Na fronteira, os coordenadores da missão apresentaram os telefones dos representantes do governo brasileiro, que nos esperavam, para que fizessem contato. A chamada polícia de fronteira informou que isso não importava a eles. Ignoraram o governo brasileiro, uma afronta a um dos seus parceiros preferenciais nos negócios, posição que repudiamos.
 
Enquanto cidadãos brasileiros de origem árabe enfrentavam essa situação de serem taxados de ameaça à segurança de Israel, uma comitiva de empresários israelenses circulava livremente por estados brasileiros em busca de contratos, oferecendo suas tecnologias utilizadas no apartheid da água. A empresa responsável pelo abastecimento dos israelenses – Mekorot – é a que restringe de forma desumana o acesso ao líquido fundamental à sobrevivência aos palestinos. E é com essa companhia que empresas de saneamento brasileiras têm firmado contratos. Nossa exigência por boicote a Israel e ruptura das relações comerciais, militares e diplomáticas entre Brasil e Israel é demanda mais do que justa. Um gesto efetivo de solidariedade ao povo palestino.
 
O impacto da proibição de entrada à Palestina ocupada a mim e Mohamad pela segunda vez foi duro. Desta vez, na perspectiva de amparo do governo brasileiro, teve efeito arrasador. Sermos taxados de ameaça, como se fôssemos terroristas somente pela nossa origem árabe – e vindo de quem promove o apartheid e a limpeza étnica -, é inaceitável. Como descendente de palestinos, a recusa soa como represália pelas denúncias que temos feito contra esse estado racista. Temos plena consciência de que tentam com isso calar toda a comunidade, como exemplo de que se denunciarmos a ocupação não poderemos mais visitar a terra dos nossos ancestrais e abraçar nossas famílias. Uma chantagem rotineira para que os palestinos fiquem em silêncio. Ainda aguardamos do governo brasileiro um posicionamento firme para que se reveja essa decisão absurda.
 
É de fato bastante triste não podermos abraçar nossos familiares. É indignante ter que pedir permissão para visitar a terra onde meu pai nasceu e foi arrancado violentamente em 1948, juntamente com 800 mil palestinos expulsos durante a limpeza étnica por parte de Israel somente naquele período. Os números só aumentam. Impossível conter as lágrimas, mas sabemos, como todos os palestinos, que a luta não se faz sem sacrifícios.
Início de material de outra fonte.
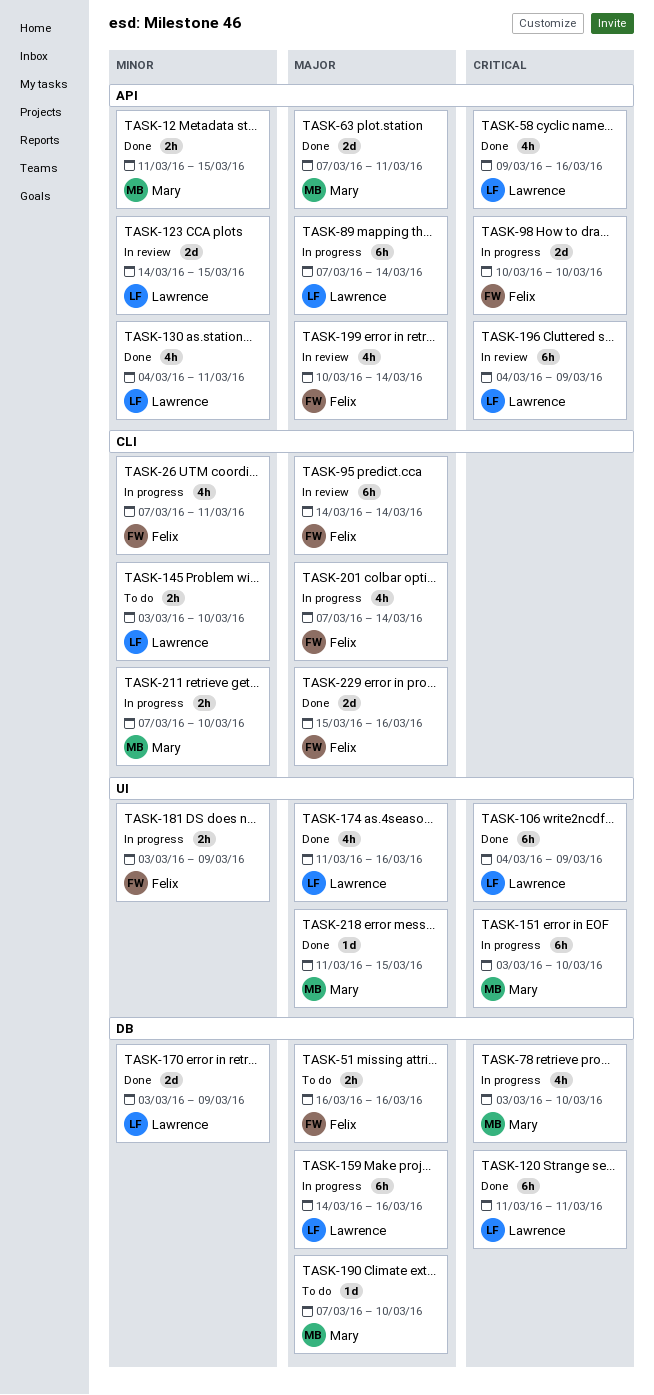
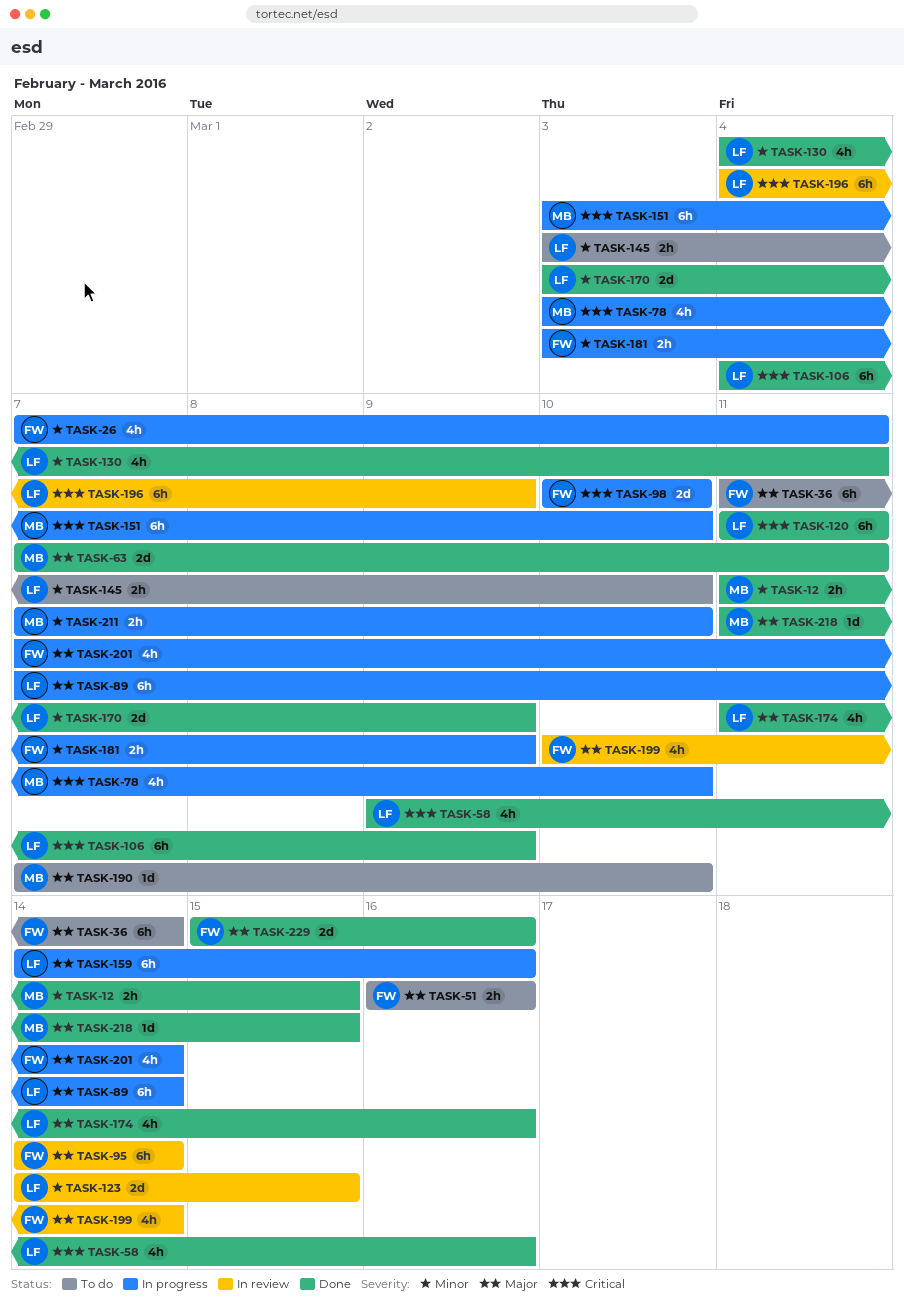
TASK-36: none -> present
E é nos milhões de refugiados à espera do retorno às suas terras, nos 1,5 milhão de palestinos que hoje vivem dentro de Israel, submetidos também à discriminação e leis racistas, e nos milhares que sobrevivem ao apartheid que encontramos força para seguir.
 
Aos muitos que têm expressado solidariedade, as palavras do poeta palestino Mahmoud Darwish: “Nós, palestinos, sofremos de um mal incurável que se chama esperança. Esperança de libertação e de independência. Esperança de uma vida normal, na qual não seremos nem heróis nem vítimas. Esperança de ver nossas crianças irem à escola sem riscos. Para uma mulher grávida, esperança de dar à luz um bebê vivo, num hospital, e não uma criança morta diante de um posto de controle militar. Esperança de que nossos poetas verão a beleza da cor vermelha nas rosas e não no sangue. Esperança de que esta terra reencontrará seu nome original: terra de amor e de paz. Obrigado por carregar conosco o fardo dessa esperança.” 
 
Aos demais integrantes da missão humanitária, vocês são nossos olhos e vozes hoje. 
 
Apesar de você, amanhã há de ser outro dia.